--- Source data ---
---
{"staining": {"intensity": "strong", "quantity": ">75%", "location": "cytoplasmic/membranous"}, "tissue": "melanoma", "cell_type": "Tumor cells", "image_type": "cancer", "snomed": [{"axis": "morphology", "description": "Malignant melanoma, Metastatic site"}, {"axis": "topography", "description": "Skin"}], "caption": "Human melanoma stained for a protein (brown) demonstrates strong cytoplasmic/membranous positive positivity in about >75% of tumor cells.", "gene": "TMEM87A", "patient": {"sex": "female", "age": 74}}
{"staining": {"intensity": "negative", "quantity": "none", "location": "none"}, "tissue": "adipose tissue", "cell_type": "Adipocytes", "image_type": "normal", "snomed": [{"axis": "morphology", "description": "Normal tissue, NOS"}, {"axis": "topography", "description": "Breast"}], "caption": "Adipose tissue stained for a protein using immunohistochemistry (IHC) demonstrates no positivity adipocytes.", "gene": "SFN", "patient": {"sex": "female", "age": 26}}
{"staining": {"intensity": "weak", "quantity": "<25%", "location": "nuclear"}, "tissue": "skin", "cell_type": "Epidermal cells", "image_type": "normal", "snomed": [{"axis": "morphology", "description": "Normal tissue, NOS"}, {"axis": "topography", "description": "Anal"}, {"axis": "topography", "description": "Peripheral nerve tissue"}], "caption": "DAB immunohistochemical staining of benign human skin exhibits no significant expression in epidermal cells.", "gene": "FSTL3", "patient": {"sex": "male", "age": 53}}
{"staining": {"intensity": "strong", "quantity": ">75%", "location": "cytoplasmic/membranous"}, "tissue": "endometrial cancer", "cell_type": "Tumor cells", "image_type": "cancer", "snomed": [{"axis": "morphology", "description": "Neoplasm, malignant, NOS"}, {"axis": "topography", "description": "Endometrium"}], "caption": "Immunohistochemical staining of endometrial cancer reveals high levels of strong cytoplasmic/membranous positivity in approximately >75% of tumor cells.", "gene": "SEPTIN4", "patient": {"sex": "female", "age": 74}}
---
--- What you are asked to do ---
Copy all the data. Match it exactly.

--- Problem solution ---
{"staining": {"intensity": "strong", "quantity": ">75%", "location": "cytoplasmic/membranous"}, "tissue": "melanoma", "cell_type": "Tumor cells", "image_type": "cancer", "snomed": [{"axis": "morphology", "description": "Malignant melanoma, Metastatic site"}, {"axis": "topography", "description": "Skin"}], "caption": "Human melanoma stained for a protein (brown) demonstrates strong cytoplasmic/membranous positive positivity in about >75% of tumor cells.", "gene": "TMEM87A", "patient": {"sex": "female", "age": 74}}
{"staining": {"intensity": "negative", "quantity": "none", "location": "none"}, "tissue": "adipose tissue", "cell_type": "Adipocytes", "image_type": "normal", "snomed": [{"axis": "morphology", "description": "Normal tissue, NOS"}, {"axis": "topography", "description": "Breast"}], "caption": "Adipose tissue stained for a protein using immunohistochemistry (IHC) demonstrates no positivity adipocytes.", "gene": "SFN", "patient": {"sex": "female", "age": 26}}
{"staining": {"intensity": "weak", "quantity": "<25%", "location": "nuclear"}, "tissue": "skin", "cell_type": "Epidermal cells", "image_type": "normal", "snomed": [{"axis": "morphology", "description": "Normal tissue, NOS"}, {"axis": "topography", "description": "Anal"}, {"axis": "topography", "description": "Peripheral nerve tissue"}], "caption": "DAB immunohistochemical staining of benign human skin exhibits no significant expression in epidermal cells.", "gene": "FSTL3", "patient": {"sex": "male", "age": 53}}
{"staining": {"intensity": "strong", "quantity": ">75%", "location": "cytoplasmic/membranous"}, "tissue": "endometrial cancer", "cell_type": "Tumor cells", "image_type": "cancer", "snomed": [{"axis": "morphology", "description": "Neoplasm, malignant, NOS"}, {"axis": "topography", "description": "Endometrium"}], "caption": "Immunohistochemical staining of endometrial cancer reveals high levels of strong cytoplasmic/membranous positivity in approximately >75% of tumor cells.", "gene": "SEPTIN4", "patient": {"sex": "female", "age": 74}}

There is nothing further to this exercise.